Rede das Casas de Cultura em Campinas – A evolução do conceito

Marquesa. Empregada doméstica que carrega no primeiro nome um título de nobreza. E eram nobres seus propósitos.

Moradora de um bairro distante do centro de Campinas, o Parque Itajaí, reuniu um grupo de mães e procurou a biblioteca pública com a seguinte proposta: “Queremos um curso para aprender a orientar o uso dos livros por nossos filhos. E queremos livros, também, pois a biblioteca mais próxima fica a 20 quilômetros de nossas casas”.

TC. Apelido de Antonio Carlos Santos da Silva, um Silva entre milhões. Nos anos 1970, fez supletivo e teatro popular no colégio Evolução de Campinas. Músico e militante do movimento negro, nunca esperou pelo que pudesse receber de fora. Compunha suas canções, fazia cartazes em serigrafia, andava (e continua andando) pelas periferias e interior do Brasil, tecendo uma rede de mocambos e plantando mudas de baobá, a árvore africana da memória, que no tempo da escravidão tornou-se a árvore do esquecimento.

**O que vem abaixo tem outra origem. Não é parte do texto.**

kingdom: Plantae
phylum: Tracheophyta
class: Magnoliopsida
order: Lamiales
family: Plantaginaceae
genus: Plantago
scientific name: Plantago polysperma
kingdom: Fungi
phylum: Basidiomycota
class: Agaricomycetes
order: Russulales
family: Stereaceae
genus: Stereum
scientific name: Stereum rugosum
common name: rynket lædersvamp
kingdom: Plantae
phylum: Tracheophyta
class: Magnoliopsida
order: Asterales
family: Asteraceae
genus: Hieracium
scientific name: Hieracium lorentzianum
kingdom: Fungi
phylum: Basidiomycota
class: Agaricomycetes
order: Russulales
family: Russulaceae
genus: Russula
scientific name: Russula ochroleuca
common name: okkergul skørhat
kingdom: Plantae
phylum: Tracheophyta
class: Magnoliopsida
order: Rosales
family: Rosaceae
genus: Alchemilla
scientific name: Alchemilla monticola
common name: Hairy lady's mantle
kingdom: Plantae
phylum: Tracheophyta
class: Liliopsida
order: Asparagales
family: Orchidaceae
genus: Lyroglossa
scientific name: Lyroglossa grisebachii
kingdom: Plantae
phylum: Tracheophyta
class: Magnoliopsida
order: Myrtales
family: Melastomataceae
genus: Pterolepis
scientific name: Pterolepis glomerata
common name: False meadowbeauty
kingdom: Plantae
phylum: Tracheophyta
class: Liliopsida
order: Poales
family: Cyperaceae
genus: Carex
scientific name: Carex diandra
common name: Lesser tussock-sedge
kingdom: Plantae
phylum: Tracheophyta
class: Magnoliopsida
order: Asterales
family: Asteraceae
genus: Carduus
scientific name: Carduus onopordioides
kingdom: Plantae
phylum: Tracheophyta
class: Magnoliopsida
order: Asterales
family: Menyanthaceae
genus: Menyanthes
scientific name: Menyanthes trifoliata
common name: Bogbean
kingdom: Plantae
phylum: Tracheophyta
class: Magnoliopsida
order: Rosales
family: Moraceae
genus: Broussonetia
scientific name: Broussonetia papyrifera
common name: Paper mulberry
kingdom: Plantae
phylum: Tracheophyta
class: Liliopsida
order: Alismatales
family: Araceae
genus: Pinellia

Na mesma época em que Marquesa procurou a biblioteca (1990), TC buscou apoio para transformar em Casa de Cultura parte de um armazém desativado da Cobal (Companhia Brasileira de Alimentos), igualmente em um bairro popular de Campinas, a Vila Castelo Branco. Assim começou a rede de 13 Casas de Cultura na cidade. Concebida enquanto espaço comunitário, cada Casa recebia uma pequena biblioteca com 500 livros, treinamento para orientadoras de leitura, um agente comunitário (selecionado na própria comunidade e recebendo um salário mínimo por mês), oficinas artísticas, ingressos gratuitos para espetáculos realizados nos dois teatros municipais e apoio para eventos locais ou integradores de rede, como o Recreio nas Férias. Uma ação simples, nada grandiosa, calcada na realidade e na generosidade de nosso povo. “A solução dos problemas do Brasil virá da escassez… e dos de baixo”, lembra Milton Santos nos seus últimos escritos, deixados como herança ao povo do Brasil.

A maioria das Casas de Cultura nasceu em projetos adaptados, por vezes uma associação de moradores ou casa protótipo em vilas de Cohab, dessas que as pessoas visitam para planejar como serão suas próprias casas depois de prontas, com sala, pequena cozinha, um banheiro e dois quartos. Das 13 Casas, apenas duas dispunham de um pouco mais de estrutura física, com auditório, cinema ou teatro. Mas essa falta não impedia que fossem realizados espetáculos ou montagens mais complexas. A Casa funcionava como espaço de articulação que buscava outros recursos locais, como o pátio de uma escola, auditório comunitário ou salão paroquial. Um programa de baixo custo unitário e grande escala de atendimento, que aproveitava estruturas já existentes e era compartilhado com a sociedade.

Eu era secretário de cultura na época (1990-92). A princípio imaginava que o processo seria irreversível e nada impediria a continuidade das Casas de Cultura com a mudança na gestão municipal. Não foi o que ocorreu. Com a troca de governo houve atraso no pagamento dos agentes comunitários, assim como a desvalorização das iniciativas locais e a desarticulação do Conselho de Gestores. Esse processo de desqualificação levou à perda de protagonismo e, com o tempo, cursos e oficinas culturais foram cortados e a programação ficou irregular e desvinculada das aspirações locais. Os agentes culturais da comunidade foram se desestimulando e as Casas de Cultura deixaram de funcionar regularmente, perdendo público e referências. Perdendo vida. Dentre elas a casa-protótipo que a população do Itajaí havia transformado em Casa de Cultura, o nobre espaço criado por Marquesa.